2. Tidak sempat makan bersama karena pulang terlalu malam? Sempatkan nonton TV bersama sebentar saja mendiskusikan acara yang ditonton sampai pertengkaran karena memperebutkan remote TV akan menjadi kenangan yang indah kelak.  

3. Saat mengantar anak ke sekolah, mengobrolah dengan anak-anak dalam perjalanan. Mulai dari mobil yang lewat, perubahan restoran yang kita lewati, sampai obrolan yang lebih serius, yaitu kejadian hari-hari di sekolah. Menyanyilah bersama saat ada lagu yang disukai diputar di radio. 

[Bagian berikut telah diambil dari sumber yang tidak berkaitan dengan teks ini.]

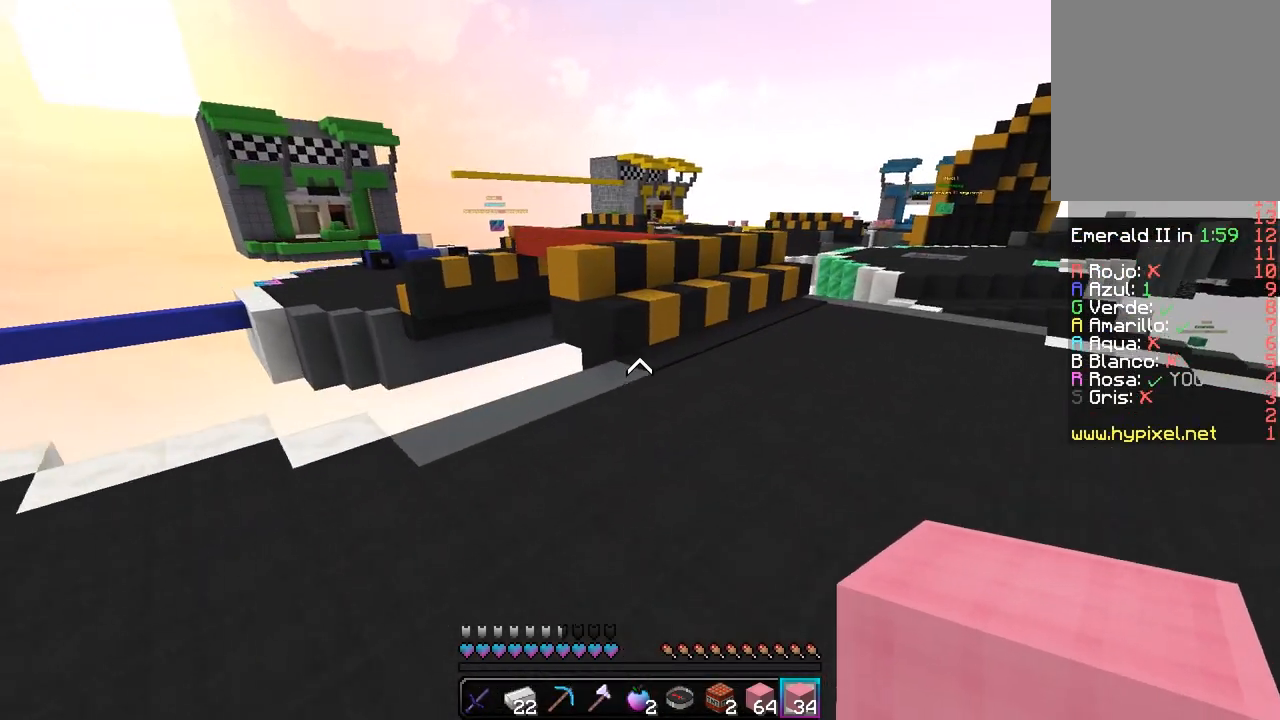
{"keys": ["w"], "mouse": [], "events": []}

4. Manfaatkan akhir pekan menjadi waktu khusus untuk keluarga untuk melakukan hobi bersama. Mulai dari memasak bersama, menonton bioskop, bersepeda, jalan-jalan bersama, mencuci mobil, olahraga bareng hingga membersihkan rumah bersama. 

5. Bekerja pun sebenarnya dapat kita lakukan bersama. Saat anak belajar, ikutlah •belajar• bersama mereka. Kita dapat bekerja atau membaca buku atau membantu anak belajar, sehingga seluruh keluarga memiliki waktu bekerja yang sama di rumah. 

Melakukan kegiatan berkualitas (quality time) bersama keluarga sebenarnya tidak perlu waktu khusus atau memakan waktu lama, apalagi mengeluarkan biaya yang tinggi. Justru keahlian kita menciptakan suasana yang menyenangkanlah yang dibutuhkan. Selamat mencoba!